1926: Britain’s Queen Elizabeth II is born in Mayfair, London.

Also on this day:

  • 1509: England’s King Henry VII dies; he is succeeded by his 17-year-old son, Henry VIII.
  • 1789: John Adams is sworn in as the first vice president of the United States.
  • 1836: An army of Texans led by Sam Houston defeat the Mexicans at San Jacinto, assuring Texas independence.
  • 1910: Samuel Langhorne Clemens, better known as Mark Twain, dies in Redding, Conn. at age 74.
  • 1918: Manfred von Richthofen, the German ace known as the “Red Baron” who was believed to have downed 80 enemy aircraft during World War I, is himself shot down and killed while in action over France. He was 25.
  • 1930: A fire breaks out inside the overcrowded Ohio Penitentiary in Columbus, killing 332 inmates.
  • 1942: The first edition of  Albert Camus' “The Stranger” (L’Etranger) is published in Nazi-occupied Paris by Gallimard.
  • 1975: With Communist forces closing in, South Vietnamese President Nguyen Van Thieu resigns after nearly 10 years in office and flees the country.
  • 1976: Clinical trials of the swine flu vaccine begin in Washington, D.C.
  • 1977: The musical play “Annie,” based on the “Little Orphan Annie” comic strip, opens on Broadway, beginning a run of 2,377 performances.

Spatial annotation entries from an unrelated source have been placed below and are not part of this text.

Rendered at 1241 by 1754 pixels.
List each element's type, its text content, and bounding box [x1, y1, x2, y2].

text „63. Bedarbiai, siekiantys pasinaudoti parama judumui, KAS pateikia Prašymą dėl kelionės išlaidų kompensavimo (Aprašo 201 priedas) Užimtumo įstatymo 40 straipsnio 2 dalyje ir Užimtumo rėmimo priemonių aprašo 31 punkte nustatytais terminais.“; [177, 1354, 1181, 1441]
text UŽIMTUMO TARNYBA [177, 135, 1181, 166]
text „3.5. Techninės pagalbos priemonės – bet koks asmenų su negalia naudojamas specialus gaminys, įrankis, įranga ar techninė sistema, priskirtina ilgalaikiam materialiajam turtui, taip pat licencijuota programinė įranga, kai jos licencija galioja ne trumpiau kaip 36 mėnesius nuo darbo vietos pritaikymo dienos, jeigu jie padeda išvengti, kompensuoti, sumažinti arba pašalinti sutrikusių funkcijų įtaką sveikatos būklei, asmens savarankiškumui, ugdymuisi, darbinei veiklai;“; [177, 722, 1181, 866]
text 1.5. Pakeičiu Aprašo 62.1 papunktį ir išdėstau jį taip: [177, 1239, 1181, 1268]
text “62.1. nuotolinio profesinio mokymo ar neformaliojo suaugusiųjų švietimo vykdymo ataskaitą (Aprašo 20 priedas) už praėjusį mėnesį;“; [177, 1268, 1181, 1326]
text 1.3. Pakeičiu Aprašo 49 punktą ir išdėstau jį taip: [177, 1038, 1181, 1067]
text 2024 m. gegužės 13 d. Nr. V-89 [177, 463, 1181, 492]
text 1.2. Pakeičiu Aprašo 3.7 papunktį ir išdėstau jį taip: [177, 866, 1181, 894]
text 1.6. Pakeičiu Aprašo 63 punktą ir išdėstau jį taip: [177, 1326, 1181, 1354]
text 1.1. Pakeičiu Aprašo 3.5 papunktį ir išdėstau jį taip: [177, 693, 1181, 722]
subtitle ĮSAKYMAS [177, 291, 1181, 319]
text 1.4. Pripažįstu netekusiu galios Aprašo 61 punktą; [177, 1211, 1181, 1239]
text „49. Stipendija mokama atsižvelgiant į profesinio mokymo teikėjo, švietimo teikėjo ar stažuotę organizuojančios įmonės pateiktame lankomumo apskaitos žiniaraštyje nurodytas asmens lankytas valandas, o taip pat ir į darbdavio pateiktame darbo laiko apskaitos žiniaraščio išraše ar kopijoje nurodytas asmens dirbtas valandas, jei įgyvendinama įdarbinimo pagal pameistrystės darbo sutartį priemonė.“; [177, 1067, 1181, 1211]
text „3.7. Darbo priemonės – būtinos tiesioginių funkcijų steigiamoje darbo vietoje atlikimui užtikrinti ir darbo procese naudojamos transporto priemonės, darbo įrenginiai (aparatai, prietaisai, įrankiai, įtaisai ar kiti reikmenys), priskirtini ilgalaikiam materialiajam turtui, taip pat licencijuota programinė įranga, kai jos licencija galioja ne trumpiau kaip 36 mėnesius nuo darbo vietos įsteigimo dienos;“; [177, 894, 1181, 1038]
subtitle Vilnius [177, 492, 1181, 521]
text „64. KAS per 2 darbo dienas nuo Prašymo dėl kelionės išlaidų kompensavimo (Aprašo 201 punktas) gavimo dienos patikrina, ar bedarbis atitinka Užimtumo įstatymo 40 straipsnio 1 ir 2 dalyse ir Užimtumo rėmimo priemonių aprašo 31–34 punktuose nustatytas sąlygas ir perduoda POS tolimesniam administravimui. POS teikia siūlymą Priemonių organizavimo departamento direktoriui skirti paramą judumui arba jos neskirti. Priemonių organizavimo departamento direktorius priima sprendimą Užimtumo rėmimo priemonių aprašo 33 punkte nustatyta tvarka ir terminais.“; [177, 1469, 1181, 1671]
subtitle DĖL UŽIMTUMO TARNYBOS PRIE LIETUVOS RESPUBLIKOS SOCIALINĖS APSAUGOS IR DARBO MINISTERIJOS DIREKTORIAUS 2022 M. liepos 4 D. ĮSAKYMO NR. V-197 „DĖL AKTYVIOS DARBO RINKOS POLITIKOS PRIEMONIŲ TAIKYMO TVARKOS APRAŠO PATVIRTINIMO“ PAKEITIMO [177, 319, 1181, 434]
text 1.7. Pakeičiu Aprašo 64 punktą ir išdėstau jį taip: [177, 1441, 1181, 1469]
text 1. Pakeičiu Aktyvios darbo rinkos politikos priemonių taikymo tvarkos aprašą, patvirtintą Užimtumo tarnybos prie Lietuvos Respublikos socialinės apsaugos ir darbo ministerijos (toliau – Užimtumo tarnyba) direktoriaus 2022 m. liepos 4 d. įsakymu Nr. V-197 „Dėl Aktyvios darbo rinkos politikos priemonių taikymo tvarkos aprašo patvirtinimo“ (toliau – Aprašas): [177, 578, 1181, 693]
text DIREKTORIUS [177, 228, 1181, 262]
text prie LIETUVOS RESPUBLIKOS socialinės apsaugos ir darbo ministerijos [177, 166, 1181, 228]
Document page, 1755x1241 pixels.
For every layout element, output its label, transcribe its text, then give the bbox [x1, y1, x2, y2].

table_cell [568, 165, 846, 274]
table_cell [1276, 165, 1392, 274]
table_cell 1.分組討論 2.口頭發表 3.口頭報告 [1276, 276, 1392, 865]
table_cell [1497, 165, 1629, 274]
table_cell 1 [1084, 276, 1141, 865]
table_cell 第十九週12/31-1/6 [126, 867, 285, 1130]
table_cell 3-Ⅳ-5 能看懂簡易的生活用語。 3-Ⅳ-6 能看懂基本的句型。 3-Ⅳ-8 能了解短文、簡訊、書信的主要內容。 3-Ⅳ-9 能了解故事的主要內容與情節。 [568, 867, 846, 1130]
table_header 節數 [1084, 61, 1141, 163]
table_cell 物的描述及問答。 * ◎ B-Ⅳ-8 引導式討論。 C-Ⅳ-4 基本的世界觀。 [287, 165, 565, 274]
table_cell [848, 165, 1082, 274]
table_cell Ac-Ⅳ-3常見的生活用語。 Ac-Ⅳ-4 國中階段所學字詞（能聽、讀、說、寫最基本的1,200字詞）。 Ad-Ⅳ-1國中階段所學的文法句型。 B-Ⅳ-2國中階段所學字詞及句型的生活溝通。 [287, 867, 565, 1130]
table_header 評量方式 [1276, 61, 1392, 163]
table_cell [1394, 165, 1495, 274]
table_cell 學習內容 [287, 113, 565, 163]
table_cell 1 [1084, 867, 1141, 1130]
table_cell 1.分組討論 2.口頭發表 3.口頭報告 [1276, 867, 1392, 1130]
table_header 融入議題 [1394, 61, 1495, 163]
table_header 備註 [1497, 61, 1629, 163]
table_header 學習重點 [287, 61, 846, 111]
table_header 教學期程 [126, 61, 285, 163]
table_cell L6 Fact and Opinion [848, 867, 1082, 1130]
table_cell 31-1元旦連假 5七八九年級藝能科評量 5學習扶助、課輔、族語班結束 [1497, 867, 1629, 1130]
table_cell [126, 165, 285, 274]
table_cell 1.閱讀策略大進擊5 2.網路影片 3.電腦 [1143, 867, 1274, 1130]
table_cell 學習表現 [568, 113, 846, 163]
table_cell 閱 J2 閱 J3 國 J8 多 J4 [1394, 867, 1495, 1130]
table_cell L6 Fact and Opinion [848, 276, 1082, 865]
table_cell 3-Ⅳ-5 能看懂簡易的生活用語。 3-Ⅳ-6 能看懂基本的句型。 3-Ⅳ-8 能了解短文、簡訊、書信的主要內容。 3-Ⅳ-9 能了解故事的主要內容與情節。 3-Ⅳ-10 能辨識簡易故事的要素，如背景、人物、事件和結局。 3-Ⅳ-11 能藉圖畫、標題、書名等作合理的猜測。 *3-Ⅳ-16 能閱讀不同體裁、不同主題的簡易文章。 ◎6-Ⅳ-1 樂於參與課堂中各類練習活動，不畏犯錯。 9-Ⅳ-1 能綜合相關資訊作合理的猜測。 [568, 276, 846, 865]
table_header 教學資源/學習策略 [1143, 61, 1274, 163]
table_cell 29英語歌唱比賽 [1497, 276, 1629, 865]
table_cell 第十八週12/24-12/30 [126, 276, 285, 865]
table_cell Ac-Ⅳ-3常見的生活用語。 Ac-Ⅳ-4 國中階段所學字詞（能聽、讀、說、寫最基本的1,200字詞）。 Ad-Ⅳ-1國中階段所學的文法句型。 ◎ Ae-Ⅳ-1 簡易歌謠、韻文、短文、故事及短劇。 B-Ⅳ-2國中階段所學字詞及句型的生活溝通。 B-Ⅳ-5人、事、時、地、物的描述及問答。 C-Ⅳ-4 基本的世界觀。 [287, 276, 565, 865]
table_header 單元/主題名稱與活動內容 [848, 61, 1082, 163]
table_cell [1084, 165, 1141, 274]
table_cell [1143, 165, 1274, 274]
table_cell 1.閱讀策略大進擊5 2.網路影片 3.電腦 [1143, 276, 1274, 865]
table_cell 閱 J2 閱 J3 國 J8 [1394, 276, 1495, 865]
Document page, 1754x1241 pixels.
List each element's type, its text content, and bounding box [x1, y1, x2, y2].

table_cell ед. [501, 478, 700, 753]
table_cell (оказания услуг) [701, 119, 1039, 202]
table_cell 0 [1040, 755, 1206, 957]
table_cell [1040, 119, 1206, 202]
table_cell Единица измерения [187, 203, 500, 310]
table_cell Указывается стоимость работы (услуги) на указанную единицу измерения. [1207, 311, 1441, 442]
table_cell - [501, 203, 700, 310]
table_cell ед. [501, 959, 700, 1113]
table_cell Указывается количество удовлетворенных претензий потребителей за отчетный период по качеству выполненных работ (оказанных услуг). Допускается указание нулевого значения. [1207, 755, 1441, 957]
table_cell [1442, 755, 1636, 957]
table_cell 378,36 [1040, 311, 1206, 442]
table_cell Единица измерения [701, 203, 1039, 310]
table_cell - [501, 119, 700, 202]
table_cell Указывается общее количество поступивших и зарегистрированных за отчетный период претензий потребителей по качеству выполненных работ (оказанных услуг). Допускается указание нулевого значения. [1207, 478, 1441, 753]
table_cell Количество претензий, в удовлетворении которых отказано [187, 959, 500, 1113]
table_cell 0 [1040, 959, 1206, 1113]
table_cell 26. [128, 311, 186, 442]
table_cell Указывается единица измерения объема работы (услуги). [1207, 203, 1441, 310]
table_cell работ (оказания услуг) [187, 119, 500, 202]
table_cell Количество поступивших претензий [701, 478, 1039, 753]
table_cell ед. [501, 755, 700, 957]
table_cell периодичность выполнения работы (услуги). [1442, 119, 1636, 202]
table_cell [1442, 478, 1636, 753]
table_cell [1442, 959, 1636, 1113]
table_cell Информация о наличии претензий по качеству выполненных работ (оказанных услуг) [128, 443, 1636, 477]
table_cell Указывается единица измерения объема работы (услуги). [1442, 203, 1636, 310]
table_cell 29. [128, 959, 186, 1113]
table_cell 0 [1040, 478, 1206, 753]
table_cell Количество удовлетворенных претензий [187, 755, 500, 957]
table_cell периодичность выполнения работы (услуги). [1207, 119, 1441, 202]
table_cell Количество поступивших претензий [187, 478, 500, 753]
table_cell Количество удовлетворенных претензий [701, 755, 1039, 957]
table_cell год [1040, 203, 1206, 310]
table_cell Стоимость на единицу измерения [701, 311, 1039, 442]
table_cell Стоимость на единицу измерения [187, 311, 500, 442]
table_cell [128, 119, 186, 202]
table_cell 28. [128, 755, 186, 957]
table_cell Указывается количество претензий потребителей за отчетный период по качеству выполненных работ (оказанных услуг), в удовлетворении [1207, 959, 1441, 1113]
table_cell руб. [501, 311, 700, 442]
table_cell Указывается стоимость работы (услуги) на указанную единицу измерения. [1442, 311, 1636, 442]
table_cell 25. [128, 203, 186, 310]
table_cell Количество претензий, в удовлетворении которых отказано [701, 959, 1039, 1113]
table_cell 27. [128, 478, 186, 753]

  • 1998: Astronomers announce in Washington that they have discovered possible signs of a new family of planets orbiting a star 220 light-years away, the clearest evidence to date of worlds forming beyond our solar system.
  • 2014: More than 30,000 people defiantly run the Boston Marathon a year after the deadly terrorist bombings.
  • 2016: Prince, one of the most inventive and influential musicians of his time, is found dead at his home in suburban Minneapolis at age 57.